When there were no women in labor I would help out in the nursery, weighing, bathing, feeding babies or wheeling them to their mothers and back. When there were few babies in the nursery and nothing else going on, I would get sent to other departments to work as an aid.

It was usually fun, interesting and not a stressful amount of work. I was hired to work the night shift, 11 to 7, and only on part-time status. My biggest fear was that we delivered an unhealthy, or even still-born, baby. The most notable time that happened, luckily, I was off. A Hmong woman had arrived in early labor while I was still at work. Her blood pressure was extremely high (a condition known as pre-eclampsia and is potentially life threatening), so measures were taken to lower her blood pressure and deliver the baby as quickly as possible.

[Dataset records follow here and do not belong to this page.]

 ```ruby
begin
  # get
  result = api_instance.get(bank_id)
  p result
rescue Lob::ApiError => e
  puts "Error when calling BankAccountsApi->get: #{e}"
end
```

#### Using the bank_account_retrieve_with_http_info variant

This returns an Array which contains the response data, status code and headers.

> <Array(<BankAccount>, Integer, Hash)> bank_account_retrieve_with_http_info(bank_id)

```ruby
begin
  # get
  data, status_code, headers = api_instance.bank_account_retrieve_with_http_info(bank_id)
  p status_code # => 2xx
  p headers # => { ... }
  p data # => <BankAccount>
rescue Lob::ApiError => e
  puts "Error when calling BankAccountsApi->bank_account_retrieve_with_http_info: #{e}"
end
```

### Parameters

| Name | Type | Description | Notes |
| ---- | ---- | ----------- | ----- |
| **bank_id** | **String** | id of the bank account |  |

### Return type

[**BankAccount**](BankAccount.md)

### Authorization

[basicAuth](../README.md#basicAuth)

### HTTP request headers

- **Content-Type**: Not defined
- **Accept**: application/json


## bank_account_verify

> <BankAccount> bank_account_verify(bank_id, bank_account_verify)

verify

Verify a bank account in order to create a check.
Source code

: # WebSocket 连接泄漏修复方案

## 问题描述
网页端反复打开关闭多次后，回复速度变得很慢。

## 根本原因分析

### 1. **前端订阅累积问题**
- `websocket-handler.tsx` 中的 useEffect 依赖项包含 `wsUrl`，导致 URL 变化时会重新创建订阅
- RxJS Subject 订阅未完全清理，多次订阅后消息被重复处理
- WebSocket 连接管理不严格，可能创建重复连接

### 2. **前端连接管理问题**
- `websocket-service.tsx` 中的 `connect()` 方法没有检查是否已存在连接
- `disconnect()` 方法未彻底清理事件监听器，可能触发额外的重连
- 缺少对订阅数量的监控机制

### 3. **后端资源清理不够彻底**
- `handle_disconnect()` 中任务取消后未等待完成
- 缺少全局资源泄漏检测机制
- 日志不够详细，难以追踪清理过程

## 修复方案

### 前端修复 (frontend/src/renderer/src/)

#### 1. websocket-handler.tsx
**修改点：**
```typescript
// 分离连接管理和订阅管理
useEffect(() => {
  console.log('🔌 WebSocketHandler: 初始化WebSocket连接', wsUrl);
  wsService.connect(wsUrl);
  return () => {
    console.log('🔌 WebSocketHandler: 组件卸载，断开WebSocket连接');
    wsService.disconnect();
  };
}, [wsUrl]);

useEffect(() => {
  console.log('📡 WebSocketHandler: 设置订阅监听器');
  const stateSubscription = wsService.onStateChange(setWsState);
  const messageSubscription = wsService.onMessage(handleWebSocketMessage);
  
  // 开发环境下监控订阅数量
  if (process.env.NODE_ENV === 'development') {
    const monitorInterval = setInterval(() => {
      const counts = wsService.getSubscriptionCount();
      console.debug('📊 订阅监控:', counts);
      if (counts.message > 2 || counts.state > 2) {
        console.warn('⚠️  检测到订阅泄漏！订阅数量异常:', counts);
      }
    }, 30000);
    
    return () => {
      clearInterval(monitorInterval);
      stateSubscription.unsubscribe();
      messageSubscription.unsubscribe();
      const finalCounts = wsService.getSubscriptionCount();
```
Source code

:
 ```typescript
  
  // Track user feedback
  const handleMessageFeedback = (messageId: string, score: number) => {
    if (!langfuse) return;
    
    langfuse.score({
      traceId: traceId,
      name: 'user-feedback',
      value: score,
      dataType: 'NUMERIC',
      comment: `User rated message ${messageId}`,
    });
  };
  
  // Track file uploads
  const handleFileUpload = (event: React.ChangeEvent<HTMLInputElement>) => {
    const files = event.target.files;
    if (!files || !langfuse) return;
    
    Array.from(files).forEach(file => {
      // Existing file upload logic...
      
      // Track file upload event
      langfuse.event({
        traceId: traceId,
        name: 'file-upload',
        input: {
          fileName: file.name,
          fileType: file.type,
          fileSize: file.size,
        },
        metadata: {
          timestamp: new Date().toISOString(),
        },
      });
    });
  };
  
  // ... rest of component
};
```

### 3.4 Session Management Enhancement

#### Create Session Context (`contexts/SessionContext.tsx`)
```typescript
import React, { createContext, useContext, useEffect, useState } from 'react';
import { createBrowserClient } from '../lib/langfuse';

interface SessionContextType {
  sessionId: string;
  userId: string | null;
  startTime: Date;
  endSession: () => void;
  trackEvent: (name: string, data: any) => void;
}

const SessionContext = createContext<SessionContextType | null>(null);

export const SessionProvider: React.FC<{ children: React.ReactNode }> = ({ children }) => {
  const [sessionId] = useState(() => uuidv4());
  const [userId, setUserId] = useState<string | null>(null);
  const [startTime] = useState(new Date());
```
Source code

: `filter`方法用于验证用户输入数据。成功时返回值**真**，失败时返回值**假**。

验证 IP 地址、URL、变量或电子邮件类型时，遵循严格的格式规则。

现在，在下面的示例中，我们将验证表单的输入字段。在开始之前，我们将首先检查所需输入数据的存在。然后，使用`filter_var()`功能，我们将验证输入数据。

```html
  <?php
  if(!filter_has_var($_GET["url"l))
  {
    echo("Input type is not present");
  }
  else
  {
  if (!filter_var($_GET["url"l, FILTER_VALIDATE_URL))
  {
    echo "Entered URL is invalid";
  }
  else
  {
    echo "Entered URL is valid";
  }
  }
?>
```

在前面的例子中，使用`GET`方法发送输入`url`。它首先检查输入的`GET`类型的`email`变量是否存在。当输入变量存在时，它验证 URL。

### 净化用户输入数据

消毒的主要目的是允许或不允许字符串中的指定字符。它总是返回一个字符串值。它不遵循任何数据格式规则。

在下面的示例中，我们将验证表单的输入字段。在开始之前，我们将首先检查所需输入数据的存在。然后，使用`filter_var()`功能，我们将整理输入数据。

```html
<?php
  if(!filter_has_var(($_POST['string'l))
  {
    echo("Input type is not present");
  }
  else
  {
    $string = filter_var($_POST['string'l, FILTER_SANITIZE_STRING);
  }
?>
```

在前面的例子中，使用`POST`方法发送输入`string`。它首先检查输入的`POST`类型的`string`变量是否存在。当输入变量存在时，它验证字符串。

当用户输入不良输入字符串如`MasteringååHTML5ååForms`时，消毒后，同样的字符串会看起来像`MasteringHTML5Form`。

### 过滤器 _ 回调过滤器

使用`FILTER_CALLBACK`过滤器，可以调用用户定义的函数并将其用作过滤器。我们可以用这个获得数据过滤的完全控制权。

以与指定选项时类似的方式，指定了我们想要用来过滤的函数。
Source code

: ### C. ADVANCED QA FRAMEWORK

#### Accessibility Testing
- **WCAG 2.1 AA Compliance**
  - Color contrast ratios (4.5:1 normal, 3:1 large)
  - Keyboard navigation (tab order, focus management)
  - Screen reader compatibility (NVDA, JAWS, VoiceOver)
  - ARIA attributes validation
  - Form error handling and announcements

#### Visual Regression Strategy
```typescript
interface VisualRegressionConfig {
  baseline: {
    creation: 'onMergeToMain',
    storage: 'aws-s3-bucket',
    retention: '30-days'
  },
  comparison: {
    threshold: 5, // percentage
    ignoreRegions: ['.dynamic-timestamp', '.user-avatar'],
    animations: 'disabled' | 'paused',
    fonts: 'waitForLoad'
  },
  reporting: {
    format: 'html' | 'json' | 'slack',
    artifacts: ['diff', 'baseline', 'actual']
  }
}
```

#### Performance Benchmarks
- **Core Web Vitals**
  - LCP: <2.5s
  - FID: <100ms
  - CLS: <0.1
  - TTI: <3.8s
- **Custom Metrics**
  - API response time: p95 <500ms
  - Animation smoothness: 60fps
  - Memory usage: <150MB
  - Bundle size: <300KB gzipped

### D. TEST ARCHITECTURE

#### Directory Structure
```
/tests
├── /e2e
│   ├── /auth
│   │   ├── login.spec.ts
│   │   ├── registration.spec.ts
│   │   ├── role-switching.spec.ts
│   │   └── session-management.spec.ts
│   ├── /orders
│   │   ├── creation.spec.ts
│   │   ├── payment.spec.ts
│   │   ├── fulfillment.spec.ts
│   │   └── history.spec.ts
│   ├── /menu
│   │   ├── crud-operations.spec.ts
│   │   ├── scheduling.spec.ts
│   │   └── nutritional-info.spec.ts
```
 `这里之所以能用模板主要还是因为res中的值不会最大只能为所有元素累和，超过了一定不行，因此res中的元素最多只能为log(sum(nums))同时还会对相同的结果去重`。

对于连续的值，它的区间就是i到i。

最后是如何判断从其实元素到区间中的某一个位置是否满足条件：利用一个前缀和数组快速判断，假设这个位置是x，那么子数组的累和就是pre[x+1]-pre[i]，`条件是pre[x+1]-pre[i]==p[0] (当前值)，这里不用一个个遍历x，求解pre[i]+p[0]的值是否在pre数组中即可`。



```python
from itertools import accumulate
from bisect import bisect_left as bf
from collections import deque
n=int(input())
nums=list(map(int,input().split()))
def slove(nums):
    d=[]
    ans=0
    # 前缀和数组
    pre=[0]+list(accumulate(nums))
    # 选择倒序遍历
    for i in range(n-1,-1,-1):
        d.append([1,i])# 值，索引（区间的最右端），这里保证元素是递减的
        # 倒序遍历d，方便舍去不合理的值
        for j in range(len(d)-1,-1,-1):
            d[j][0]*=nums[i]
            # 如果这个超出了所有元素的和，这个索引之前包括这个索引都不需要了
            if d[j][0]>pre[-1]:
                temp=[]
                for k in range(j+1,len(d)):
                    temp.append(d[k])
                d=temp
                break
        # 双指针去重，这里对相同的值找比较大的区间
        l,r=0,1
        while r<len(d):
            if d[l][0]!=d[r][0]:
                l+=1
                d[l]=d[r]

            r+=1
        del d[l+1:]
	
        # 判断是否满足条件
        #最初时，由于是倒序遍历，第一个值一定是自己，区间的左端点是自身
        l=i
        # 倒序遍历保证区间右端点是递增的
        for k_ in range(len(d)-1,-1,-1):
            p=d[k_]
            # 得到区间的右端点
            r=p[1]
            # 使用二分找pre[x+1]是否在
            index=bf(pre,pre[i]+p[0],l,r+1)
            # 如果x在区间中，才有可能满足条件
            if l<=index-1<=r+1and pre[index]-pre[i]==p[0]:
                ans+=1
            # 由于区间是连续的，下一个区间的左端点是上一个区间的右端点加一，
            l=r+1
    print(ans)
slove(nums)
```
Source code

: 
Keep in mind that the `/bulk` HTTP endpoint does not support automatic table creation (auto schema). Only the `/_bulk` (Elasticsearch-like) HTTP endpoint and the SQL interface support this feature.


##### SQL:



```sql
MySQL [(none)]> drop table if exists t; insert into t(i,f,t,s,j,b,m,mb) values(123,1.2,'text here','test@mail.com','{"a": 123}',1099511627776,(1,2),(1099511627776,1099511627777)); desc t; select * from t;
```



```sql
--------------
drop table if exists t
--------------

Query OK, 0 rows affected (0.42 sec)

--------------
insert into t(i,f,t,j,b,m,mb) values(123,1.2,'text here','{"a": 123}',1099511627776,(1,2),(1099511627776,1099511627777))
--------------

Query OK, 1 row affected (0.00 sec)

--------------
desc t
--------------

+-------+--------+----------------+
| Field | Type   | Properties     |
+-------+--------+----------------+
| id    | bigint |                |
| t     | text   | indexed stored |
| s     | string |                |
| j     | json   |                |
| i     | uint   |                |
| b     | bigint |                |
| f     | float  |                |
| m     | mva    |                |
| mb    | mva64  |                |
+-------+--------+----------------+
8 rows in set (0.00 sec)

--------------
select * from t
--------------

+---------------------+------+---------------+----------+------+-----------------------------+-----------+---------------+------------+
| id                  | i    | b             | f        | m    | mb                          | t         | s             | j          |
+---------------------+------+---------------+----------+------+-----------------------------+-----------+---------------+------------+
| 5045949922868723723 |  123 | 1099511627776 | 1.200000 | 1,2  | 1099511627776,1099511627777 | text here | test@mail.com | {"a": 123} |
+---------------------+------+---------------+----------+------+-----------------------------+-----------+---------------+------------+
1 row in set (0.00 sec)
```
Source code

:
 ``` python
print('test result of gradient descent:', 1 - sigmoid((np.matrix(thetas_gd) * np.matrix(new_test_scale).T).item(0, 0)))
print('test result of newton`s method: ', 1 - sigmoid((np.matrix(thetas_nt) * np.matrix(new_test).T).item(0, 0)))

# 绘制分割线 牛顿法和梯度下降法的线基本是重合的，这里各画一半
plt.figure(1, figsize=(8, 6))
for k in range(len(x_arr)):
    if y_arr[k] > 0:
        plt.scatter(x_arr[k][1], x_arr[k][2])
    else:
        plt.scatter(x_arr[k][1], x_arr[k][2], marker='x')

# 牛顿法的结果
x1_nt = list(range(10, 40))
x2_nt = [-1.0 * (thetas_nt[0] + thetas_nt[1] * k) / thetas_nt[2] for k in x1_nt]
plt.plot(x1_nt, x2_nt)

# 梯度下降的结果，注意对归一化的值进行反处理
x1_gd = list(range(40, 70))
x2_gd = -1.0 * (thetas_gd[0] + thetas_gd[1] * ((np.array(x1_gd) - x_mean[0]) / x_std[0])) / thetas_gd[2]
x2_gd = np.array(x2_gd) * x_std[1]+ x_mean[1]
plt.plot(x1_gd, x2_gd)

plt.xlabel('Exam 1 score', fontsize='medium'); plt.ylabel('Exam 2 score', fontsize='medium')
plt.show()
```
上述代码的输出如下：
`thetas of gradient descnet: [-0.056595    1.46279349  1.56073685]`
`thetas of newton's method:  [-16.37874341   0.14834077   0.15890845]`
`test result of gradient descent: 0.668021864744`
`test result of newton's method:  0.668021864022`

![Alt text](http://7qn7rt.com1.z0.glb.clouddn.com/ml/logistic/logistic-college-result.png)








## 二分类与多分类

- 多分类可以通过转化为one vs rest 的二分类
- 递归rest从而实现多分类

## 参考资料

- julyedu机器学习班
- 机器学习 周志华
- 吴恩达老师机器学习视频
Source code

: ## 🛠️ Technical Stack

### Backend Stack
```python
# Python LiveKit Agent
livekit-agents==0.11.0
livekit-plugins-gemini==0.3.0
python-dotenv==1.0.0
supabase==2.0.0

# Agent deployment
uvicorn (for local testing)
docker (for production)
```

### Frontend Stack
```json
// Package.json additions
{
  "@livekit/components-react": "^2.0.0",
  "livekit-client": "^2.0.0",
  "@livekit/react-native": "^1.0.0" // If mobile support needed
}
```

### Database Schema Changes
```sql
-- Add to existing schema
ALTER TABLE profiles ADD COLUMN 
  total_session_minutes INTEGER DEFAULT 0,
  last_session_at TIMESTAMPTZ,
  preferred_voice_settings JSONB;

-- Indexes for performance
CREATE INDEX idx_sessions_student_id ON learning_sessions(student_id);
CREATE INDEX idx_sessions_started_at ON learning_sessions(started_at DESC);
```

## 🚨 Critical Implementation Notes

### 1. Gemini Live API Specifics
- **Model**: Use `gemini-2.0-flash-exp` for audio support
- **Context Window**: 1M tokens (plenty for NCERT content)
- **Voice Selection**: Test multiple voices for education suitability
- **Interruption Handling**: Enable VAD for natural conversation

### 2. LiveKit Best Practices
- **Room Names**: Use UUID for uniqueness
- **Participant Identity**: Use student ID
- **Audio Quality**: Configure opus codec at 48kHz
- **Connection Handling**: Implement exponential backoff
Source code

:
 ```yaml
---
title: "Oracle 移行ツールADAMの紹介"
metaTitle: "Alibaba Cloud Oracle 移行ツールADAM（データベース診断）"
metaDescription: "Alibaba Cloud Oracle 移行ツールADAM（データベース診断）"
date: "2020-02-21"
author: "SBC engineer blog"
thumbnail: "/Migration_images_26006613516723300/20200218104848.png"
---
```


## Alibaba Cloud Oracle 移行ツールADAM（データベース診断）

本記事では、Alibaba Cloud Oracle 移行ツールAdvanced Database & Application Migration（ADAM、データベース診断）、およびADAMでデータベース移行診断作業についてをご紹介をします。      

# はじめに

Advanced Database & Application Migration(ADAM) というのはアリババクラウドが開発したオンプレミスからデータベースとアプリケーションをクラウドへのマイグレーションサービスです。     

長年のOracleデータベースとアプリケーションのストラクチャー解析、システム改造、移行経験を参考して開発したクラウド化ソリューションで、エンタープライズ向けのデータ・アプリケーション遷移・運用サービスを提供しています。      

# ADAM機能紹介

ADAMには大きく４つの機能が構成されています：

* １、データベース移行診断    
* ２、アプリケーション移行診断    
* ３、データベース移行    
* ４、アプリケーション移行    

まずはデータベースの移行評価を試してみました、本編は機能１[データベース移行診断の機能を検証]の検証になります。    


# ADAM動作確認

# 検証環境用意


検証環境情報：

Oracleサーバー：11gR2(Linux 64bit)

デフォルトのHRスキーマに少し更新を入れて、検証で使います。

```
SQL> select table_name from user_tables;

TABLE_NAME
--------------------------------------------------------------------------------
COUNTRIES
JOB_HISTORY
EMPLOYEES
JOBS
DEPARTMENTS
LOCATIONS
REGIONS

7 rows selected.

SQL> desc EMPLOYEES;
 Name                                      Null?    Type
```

About that time, thank God, my morning replacement arrived and I got to leave. When I returned to work that night, though, I got the rest of the story. The woman’s blood pressure continued very high and the unborn baby’s heart rate started to decrease. The pitocin she was given to induce labor was not working as quickly as necessary. The obstetrician called for an emergency c-section. However, by this time, the entire male assembly of the woman’s Hmong clan had arrived. They refused to give consent; women in their family delivered babies without surgical intervention.

To shorten the long tragic story, the baby died before it could be delivered vaginally. It was a beautiful, perfect baby boy. All the leader of the tribe had to say was, “I made a mistake.”

And I have nothing more to say on that; you can form your own opinion on that whole incident.

1 comment:

Doniel "Doni" Noble said...

Did you ever read the book "The Spirit Catches You and You Fall Down"? It helps in understanding the Hmong culture. A very good read.